Evan Masyr: Right now not so much. HD penetration is I think around 15% or 16% at this point in time. And so it's good to have them, because you're putting an AM station on the FM band and that's good, but it does have somewhat limited reach at this point.
Dorsey Gardner: Okay. I noticed that CarsNow have digital radio bands in them, and which I would expect would increase your audience perhaps, but that seems to be not -- it doesn't seem to be meaningful for the automobile companies. It would probably not for you. I don't know. But any comment on that?
Edward Atsinger: That's where the HD radio listening is taking place in cars. That's 95% of it is in cars. And the most of the -- and the penetration increases every year. You get a little -- more new cars come out more have that capability.
Dorsey Gardner: I see. Okay. Well, great. Wonderful answers. Thank you very much.
Edward Atsinger: Thank you.
Evan Masyr: Thank You.
Operator: Thank you. And now we have another question from Steven Pfeiffer with Wells Capital Management. Please state your question.
Steven Pfeiffer: Thank you. Sorry to bother you with one more question out here. But I just wanted to get a little clarity please on your guidance you put out here. Your revenue is pretty easy to get the 13% to 15% in the base revenue you projected off of. But the expenses you're trying to have as a guide off here. Last year your second quarter your expenses were $53 million -- almost $54 million. But I think it was supposed to not project the growth off of that number but instead a different number. I'm trying to figure out what exact expense number I'm supposed to be using here for projections please?
Evan Masyr: Well, the guidance we gave was a 6% to 9% increase on 2020's expenses.
Steven Pfeiffer: Isn’t 2020 second quarter expenses $53,000,759?

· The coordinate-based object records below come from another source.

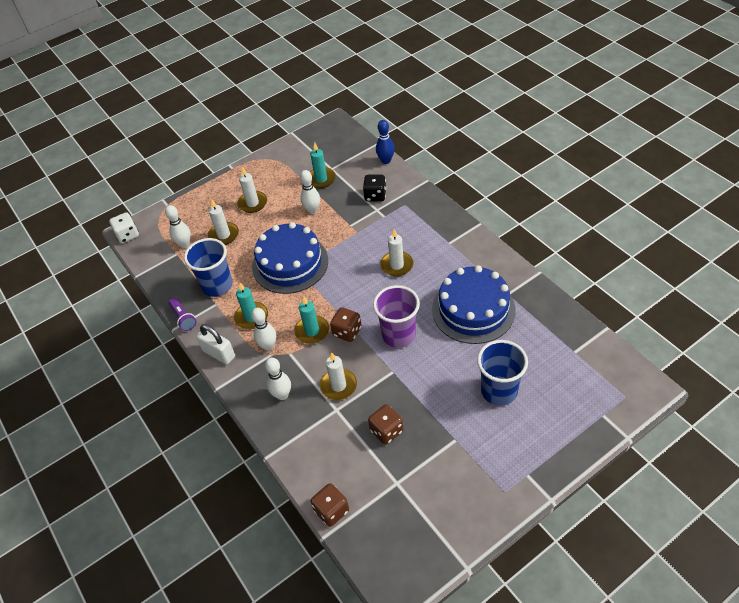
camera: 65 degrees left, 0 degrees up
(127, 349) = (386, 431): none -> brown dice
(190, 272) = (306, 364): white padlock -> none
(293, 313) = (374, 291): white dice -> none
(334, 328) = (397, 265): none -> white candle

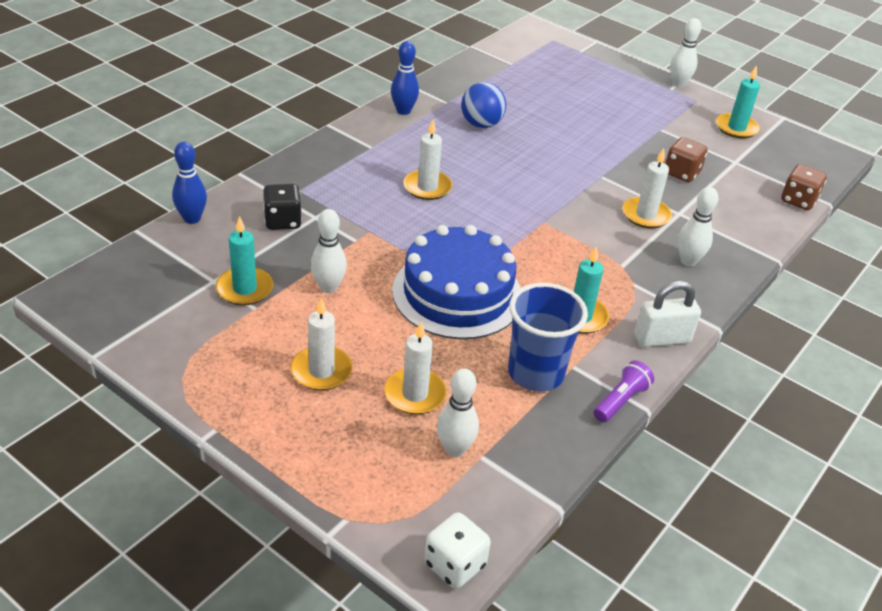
camera: 115 degrees left, 10 degrees down
(219, 353) = (662, 338): white padlock -> white padlock turned 60 degrees clockwise
(268, 346) = (621, 288): white bowling pin -> white bowling pin (678, 84)
(312, 331) = (575, 250): turquoise candle -> turquoise candle (736, 128)
(347, 332) = (561, 218): brown dice -> none
(399, 335) = (545, 176): purple cup -> none
(473, 309) = (481, 124): blue cake -> blue ball
(496, 265) = (403, 111): none -> blue bowling pin
(499, 391) = (586, 105): blue cup -> none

Evan Masyr: I'm not sure what you're looking at. We are at $50.07 million. You may have depreciation and amortization in there I'm excluding that.
Steven Pfeiffer: So minus D&A. So D&A does not count. Okay. That is where I'm getting confused. Perfect. Thank you very much.
Evan Masyr: You're welcome.
Operator: Thank you. And there are no further questions at this time. I'll turn the call back over to Mr. Atsinger for closing remarks. Thank you.
Edward Atsinger: All right. Again thanks to all of you for joining us. We look forward to visiting with you again when we report Q2 earnings.
Operator: Thank you. This concludes today's conference. All parties may disconnect. Have a good evening.